Sorry for this morning’s FDA obsession, but the agency has given Neurotech (ASX:NTI) 12 months to mull its options after rejecting the company’s request for orphan drug status for its proposed cannabis-based treatment for the neuro-psychiatric disorder Pandas/Pans.

The agency said Pandas/Pans might “not constitute the definition of a rare disease” in the US, on account of it being not quite rare enough.

The disease affects one in 200 children, compared with the ‘orphan disease’ benchmark of fewer than 200,000 occurrences in the US.

 ‘Pandas’ stands for ‘paediatric autoimmune neuro-psychiatric disorders associated with streptococcal infections’ and Pans stands for ‘paediatric acute-onset neuro psychiatric syndrome.’

The disease is manifested in children going to bed but waking up with heightened anxiety and depression and obsessive compulsive behaviour.

The FDA wasn’t convinced that Pans could be treated as a separate disease and has requested supportive data from the company. 

But the company notes the FDA had no truck with the clinical and preclinical data supporting the application.
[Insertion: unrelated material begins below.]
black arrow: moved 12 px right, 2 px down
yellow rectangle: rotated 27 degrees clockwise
Last year, a 15-patient phase1/2 trial reached its primary endpoint of a 30% reduction in anxiety and depression at 12 weeks, with follow-up results at 52 weeks showing  a “highly significant and clinically meaningful” 45% improvement.
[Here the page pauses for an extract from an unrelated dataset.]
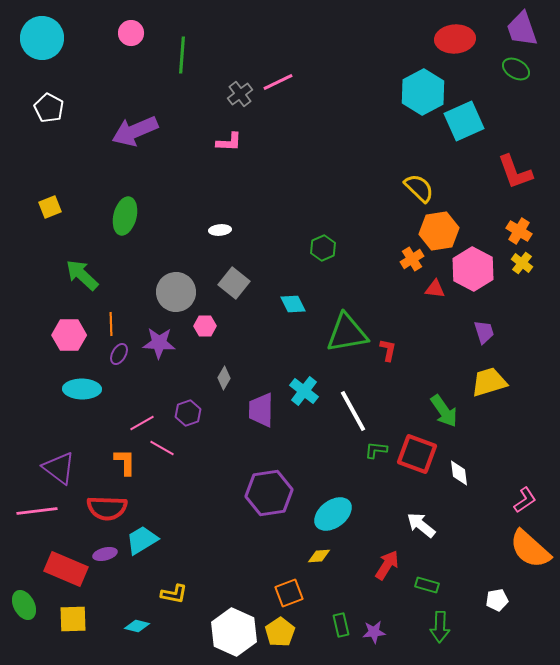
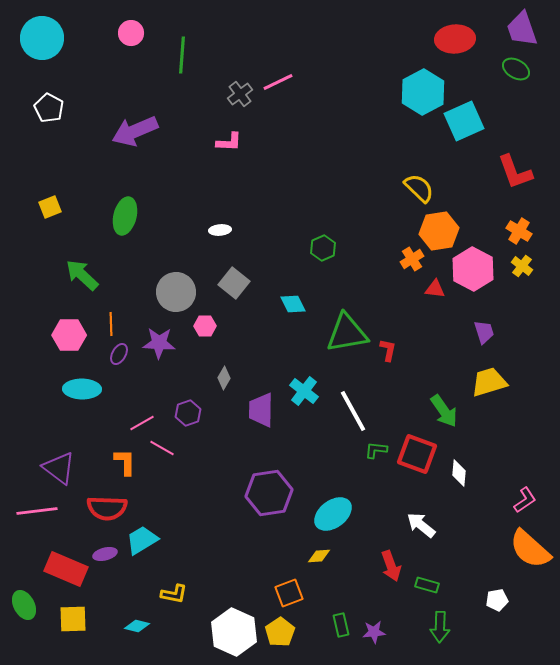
yellow cross at (522, 263): moved 3 px down
white diamond at (459, 473): rotated 12 degrees clockwise
red arrow at (387, 565): moved 4 px right, 1 px down; rotated 128 degrees clockwise
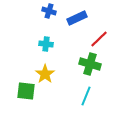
Neurotech is thus forging ahead with the Pandas/Pans program, which is less advanced than its effort with Rett Syndrome (the same disorder that elevated Neuren Pharmaceutics to biotech hero status).

The company has also applied for orphan drug status for this one and expects a response by the end of calendar 2024. Meanwhile, the agency has given the company 12 months’ “abeyance” to revise its Pandas/Pans entreaty.

Orphan drug status confers goodies including seven years’ marketing exclusivity, tax breaks and exemption from FDA user fees.

Neurotech shares fell 15.5% on Friday but this morning gained 2% to 5 cents.

 

Orthocell chalks up record quarterly revenue

Tissue repair and nerve regeneration specialist Orthocell (ASX:OCC) has reported revenue of $2.03 million for the September stanza, 7.8% higher than the June quarter and a second consecutive record.

The company cites stronger sales of its Striate+ product for dental surgery, approved in geographies including the US, Canada and Europe; and for its peripheral nerve-repair product Remplir (Australia and New Zealand).

“Multiple new markets are pending as the Company continues to accelerate its program of regulatory  approvals into new jurisdictions,” Orthocell says.

Management expects “near term” US approval of Remplir, which will open up a US$1.6 billion nerve-repair market.

The company expects to file its 510k application to the FDA – sorry, that name again – in the current quarter, with approval expected in the March 2025 quarter. And the company estimates a global opportunity for both products of around US$4 billion a year.

Orthocell shares gained 3% to 47.5 cents.

 

 At Stockhead, we tell it like it is. While Neurotech and Orthocell are Stockhead advertisers, they did not sponsor this article.